In general, then, many questions remain to be answered regarding suggested surgical methods of restoring accommodation. All invasive surgery carries a risk and it may be legitimately argued that this risk is only justified in the presence of disabling cataract. The degree of potential success in all the methods depends upon the importance of particular components of the accommodative system in the development of presbyopia. If lens rigidity is the primary problem, then scleral expansion surgery and its variants cannot work: if presbyopia is multifactorial, with capsular change making a strong contribution, then accommodating IOLs may not function. At present there is disagreement as to the relative importance of these components, so that it is difficult to predict the potential of particular techniques. Undoubtedly, then, the results of today's clinical trials, even if unsuccessful in restoring accommodation, will throw valuable light on the fundamentals of accommodation. It is, perhaps, unfortunate that none of the published papers to date have related patient outcome to the age and other characteristics of the individual patient, as these would be expected to strongly influence outcome. The methods used to assess post-operative accommodation are also often inadequate. Objective methods must be applied to avoid depth-of-focus ambiguities and here it may be that the new generation of wavefront aberrometers with internal accommodation targets will prove useful in not only measuring the true dioptric power changes but also in assessing the contribution of such factors as corneal multifocality to the subjective amplitude.

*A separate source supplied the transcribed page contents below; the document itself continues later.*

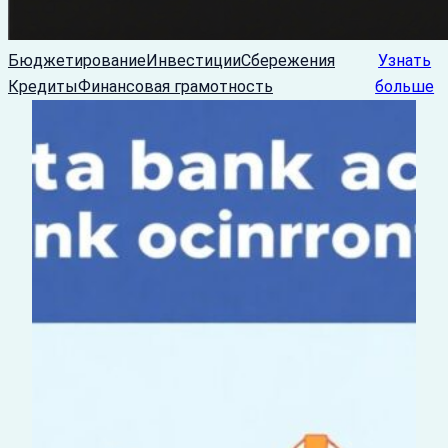
Бюджетирование
Инвестиции
Сбережения
Узнать
Кредиты
Финансовая грамотность
больше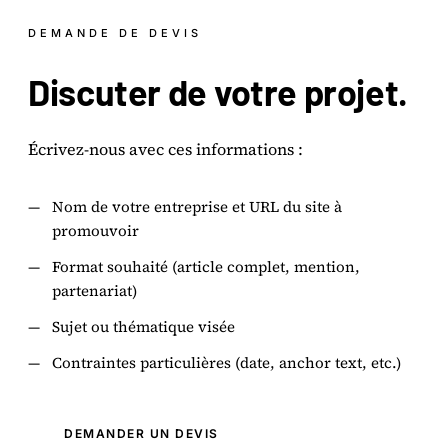
DEMANDE DE DEVIS
Discuter de votre
projet
.
Écrivez-nous avec ces informations :
—
Nom de votre entreprise et URL du site à
promouvoir
—
Format souhaité (article complet, mention,
partenariat)
—
Sujet ou thématique visée
—
Contraintes particulières (date, anchor text, etc.)
DEMANDER UN DEVIS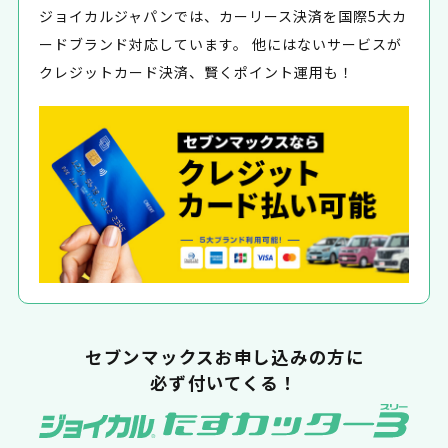
ジョイカルジャパンでは、カーリース決済を国際5大カ
ードブランド対応しています。 他にはないサービスが
クレジットカード決済、賢くポイント運用も！
セブンマックスお申し込みの方に
必ず付いてくる！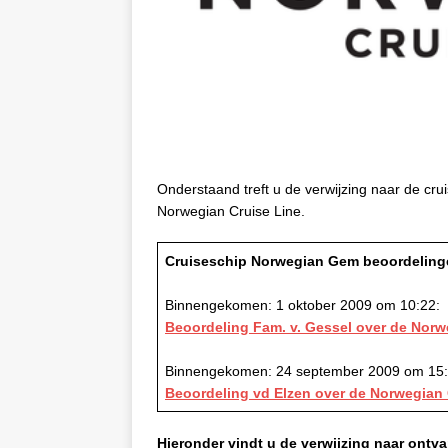
Onderstaand treft u de verwijzing naar de c
Norwegian Cruise Line.
Cruiseschip Norwegian Gem beoordeling
Binnengekomen: 1 oktober 2009 om 10:22:
Beoordeling Fam. v. Gessel over de Nor
Binnengekomen: 24 september 2009 om 15:
Beoordeling vd Elzen over de Norwegia
Hieronder vindt u de verwijzing naar ont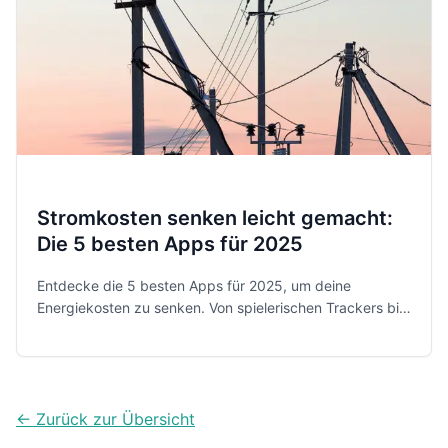
Stromkosten senken leicht gemacht:
Die 5 besten Apps für 2025
Entdecke die 5 besten Apps für 2025, um deine
Energiekosten zu senken. Von spielerischen Trackers bis
zu smarten Heizungssteuerungen - so sparst du
hunderte Euro!
← Zurück zur Übersicht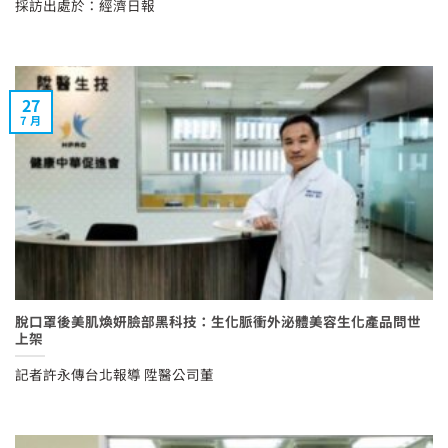
採訪出處於：經濟日報
27
7 月
脫口罩後美肌煥妍臉部黑科技：生化脈衝外泌體美容生化產品問世
上架
記者許永傳台北報導 陞醫公司董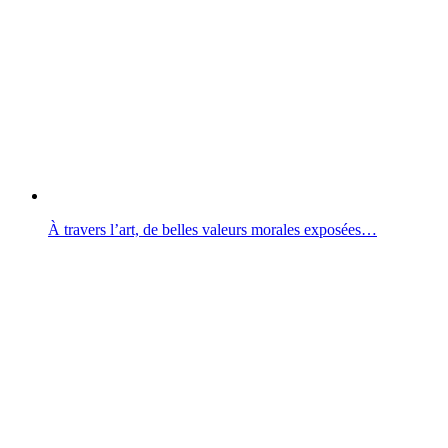
À travers l’art, de belles valeurs morales exposées…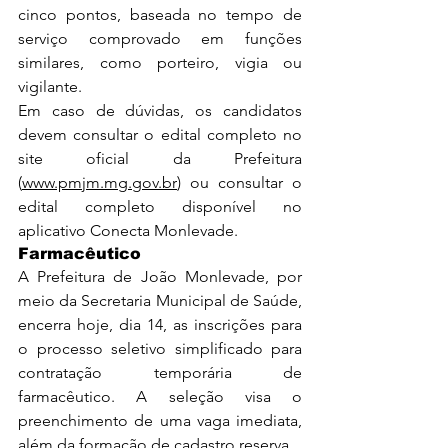
cinco pontos, baseada no tempo de 
serviço comprovado em funções 
similares, como porteiro, vigia ou 
vigilante.
Em caso de dúvidas, os candidatos 
devem consultar o edital completo no 
site oficial da Prefeitura 
(
www.pmjm.mg.gov.br
) ou consultar o 
edital completo disponível no 
aplicativo Conecta Monlevade.
Farmacêutico
A Prefeitura de João Monlevade, por 
meio da Secretaria Municipal de Saúde, 
encerra hoje, dia 14, as inscrições para 
o processo seletivo simplificado para 
contratação temporária de 
farmacêutico. A seleção visa o 
preenchimento de uma vaga imediata, 
além da formação de cadastro reserva.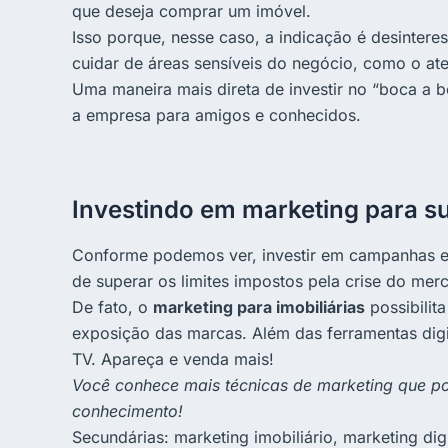
que deseja comprar um imóvel.
Isso porque, nesse caso, a indicação é desintere
cuidar de áreas sensíveis do negócio, como o at
Uma maneira mais direta de investir no “boca a 
a empresa para amigos e conhecidos.
Investindo em marketing para su
Conforme podemos ver, investir em campanhas e
de superar os limites impostos pela crise do mer
De fato, o
marketing para imobiliárias
possibilit
exposição das marcas. Além das ferramentas digi
TV. Apareça e venda mais!
Você conhece mais técnicas de marketing que po
conhecimento!
Secundárias: marketing imobiliário, marketing digi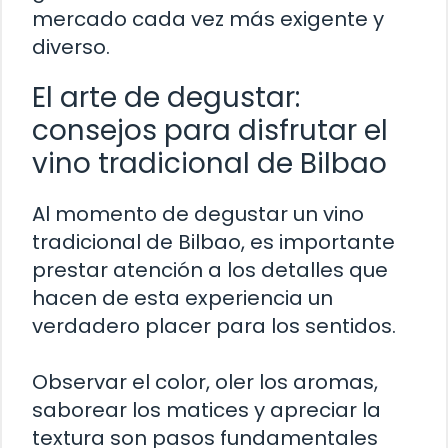
mercado cada vez más exigente y
diverso.
El arte de degustar:
consejos para disfrutar el
vino tradicional de Bilbao
Al momento de degustar un vino
tradicional de Bilbao, es importante
prestar atención a los detalles que
hacen de esta experiencia un
verdadero placer para los sentidos.
Observar el color, oler los aromas,
saborear los matices y apreciar la
textura son pasos fundamentales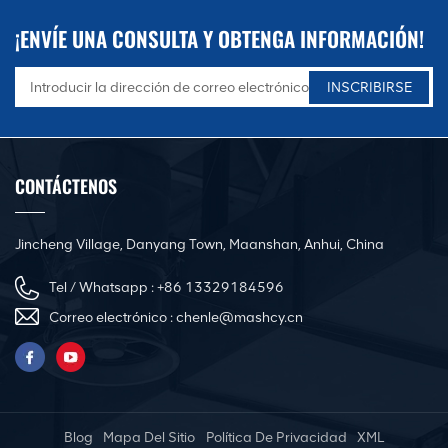
¡ENVÍE UNA CONSULTA Y OBTENGA INFORMACIÓN!
CONTÁCTENOS
Jincheng Village, Danyang Town, Maanshan, Anhui, China
Tel / Whatsapp :
+86 13329184596
Correo electrónico :
chenle@mashcy.cn
Blog
Mapa Del Sitio
Política De Privacidad
XML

What does this mean for the optometrist in practice? Clearly, presbyopes are going to continue to increase both in absolute numbers and as a fraction of the total population. Providing them with effective spectacle or contact lens corrections will therefore be a priority for many years. However, if the views of their protagonists are correct, it may well be that accommodating IOLs are implanted not only in an increasing fraction of cataract patients but also in presbyopes whose lenses are still clear. This would undoubtedly demand significant changes in traditional patterns of prescribing for the older age group, as the number of pseudophakics in the UK already runs into seven figures.